Lula perdeu três candidaturas presidenciais de 1989 a 1998, finalmente vencendo em 2002 e novamente quatro anos depois.
Apesar dos temores na época de que seu tipo de esquerdismo seria muito radical, o governo de Lula de 2003-2010 misturou programas sociais pioneiros com política econômica favorável ao mercado.
Ele ganhou a reputação de líder moderado e pragmático.
Lula também transformou o Brasil em um jogador-chave no cenário internacional, ajudando-o a garantir a Copa do Mundo de 2014 e as Olimpíadas de 2016 no Rio de Janeiro.
Uma vez descrito pelo ex-presidente dos Estados Unidos, Barack Obama, como "o político mais popular da Terra", o herói esquerdista barbudo com sua voz rouca característica mistura habilidade política com um toque popular que o tornou querido por muitos em todo o mundo.
"Ele é um político muito talentoso. É um negociador nato", disse à AFP Leonardo Paz, consultor do International Crisis Group Brasil.
"Lula conseguiu trazer quase todo mundo, da centro-direita à esquerda, para o lado dele contra Bolsonaro", nas eleições de outubro.
Entre eles estava o centrista Geraldo Alckmin, que havia desafiado Lula sem sucesso para a presidência em 2006, e agora será seu vice-presidente.

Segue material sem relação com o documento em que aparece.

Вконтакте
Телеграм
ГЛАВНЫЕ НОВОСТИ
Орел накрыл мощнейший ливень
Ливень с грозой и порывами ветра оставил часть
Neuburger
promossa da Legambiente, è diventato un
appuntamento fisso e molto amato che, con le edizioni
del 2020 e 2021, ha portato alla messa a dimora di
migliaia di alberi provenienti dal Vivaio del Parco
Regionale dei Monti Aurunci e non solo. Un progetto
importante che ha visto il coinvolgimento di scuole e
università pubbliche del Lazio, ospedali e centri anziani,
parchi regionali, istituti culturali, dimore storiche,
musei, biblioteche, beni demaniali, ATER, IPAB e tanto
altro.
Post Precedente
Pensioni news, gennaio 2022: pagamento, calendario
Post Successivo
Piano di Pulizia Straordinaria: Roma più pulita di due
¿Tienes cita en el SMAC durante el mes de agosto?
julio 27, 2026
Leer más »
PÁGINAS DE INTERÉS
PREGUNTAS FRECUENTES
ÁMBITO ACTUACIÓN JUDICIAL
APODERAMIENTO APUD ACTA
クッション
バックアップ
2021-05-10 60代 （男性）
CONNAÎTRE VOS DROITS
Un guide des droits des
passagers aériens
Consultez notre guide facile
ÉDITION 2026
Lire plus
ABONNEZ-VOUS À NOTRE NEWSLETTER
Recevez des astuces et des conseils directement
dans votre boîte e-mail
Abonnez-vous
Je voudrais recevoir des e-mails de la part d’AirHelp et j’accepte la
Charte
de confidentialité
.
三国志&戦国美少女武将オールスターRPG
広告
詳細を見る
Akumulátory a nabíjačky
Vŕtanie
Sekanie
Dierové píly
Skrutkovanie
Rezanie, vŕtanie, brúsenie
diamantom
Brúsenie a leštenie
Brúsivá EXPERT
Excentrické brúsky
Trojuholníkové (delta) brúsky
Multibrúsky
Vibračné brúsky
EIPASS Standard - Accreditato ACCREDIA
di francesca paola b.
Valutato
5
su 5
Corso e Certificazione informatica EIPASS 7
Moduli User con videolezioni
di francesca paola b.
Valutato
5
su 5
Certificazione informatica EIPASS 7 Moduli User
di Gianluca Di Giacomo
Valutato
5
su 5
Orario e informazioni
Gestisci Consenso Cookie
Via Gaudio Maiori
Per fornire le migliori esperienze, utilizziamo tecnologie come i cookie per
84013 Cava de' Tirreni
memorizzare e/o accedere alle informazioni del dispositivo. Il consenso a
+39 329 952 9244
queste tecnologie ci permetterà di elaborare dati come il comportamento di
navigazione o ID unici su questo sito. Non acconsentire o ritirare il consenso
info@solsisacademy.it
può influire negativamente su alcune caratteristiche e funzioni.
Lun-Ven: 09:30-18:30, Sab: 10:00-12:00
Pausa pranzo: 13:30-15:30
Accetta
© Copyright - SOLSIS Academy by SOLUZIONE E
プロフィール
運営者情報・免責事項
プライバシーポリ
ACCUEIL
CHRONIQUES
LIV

O pai de cinco filhos, duas vezes viúvo, sobreviveu a um câncer na garganta e em 2017 perdeu sua esposa de quatro décadas, Marisa Leticia Rocco, devido a um derrame.
Lula disse que está novamente "apaixonado como se eu tivesse 20 anos" por Rosangela "Janja" da Silva, uma socióloga e ativista do PT 21 anos mais nova, com quem se casou em maio.
Lula tem dito que não vai concorrer a outro mandato depois deste.